** ACTIVITY **
Using the data below, work out how many lines contain the word "테이블에", then state that number without comment.

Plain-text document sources

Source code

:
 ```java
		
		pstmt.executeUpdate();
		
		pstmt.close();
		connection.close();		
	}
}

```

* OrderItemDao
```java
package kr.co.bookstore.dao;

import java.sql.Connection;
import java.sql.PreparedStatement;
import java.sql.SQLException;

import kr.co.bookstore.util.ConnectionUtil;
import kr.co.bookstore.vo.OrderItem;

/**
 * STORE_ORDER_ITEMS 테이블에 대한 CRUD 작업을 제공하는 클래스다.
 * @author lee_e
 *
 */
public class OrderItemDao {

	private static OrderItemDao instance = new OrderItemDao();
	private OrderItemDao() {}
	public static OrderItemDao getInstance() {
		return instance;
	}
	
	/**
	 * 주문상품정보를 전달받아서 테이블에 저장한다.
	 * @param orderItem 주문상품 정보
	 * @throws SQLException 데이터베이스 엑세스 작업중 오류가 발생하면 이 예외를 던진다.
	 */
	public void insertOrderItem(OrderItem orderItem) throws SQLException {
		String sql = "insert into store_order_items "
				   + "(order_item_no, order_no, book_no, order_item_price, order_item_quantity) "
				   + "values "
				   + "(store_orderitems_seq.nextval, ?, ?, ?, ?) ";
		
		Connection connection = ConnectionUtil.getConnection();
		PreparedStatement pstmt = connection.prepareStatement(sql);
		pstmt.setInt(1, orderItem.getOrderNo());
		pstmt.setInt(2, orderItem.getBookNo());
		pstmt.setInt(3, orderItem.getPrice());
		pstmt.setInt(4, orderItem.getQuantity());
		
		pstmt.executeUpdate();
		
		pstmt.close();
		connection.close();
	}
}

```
...
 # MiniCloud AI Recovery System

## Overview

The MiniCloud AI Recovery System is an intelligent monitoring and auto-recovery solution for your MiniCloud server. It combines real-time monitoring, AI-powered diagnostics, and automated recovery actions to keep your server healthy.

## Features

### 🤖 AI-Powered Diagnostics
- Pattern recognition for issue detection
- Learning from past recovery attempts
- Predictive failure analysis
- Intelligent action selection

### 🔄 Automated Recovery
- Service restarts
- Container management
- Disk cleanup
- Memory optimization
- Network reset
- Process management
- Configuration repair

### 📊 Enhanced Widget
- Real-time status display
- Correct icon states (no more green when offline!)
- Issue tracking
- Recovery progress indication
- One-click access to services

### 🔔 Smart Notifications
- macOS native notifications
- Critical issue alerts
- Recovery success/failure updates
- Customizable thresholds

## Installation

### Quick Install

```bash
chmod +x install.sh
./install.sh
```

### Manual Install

** EXPECTED OUTPUT **
2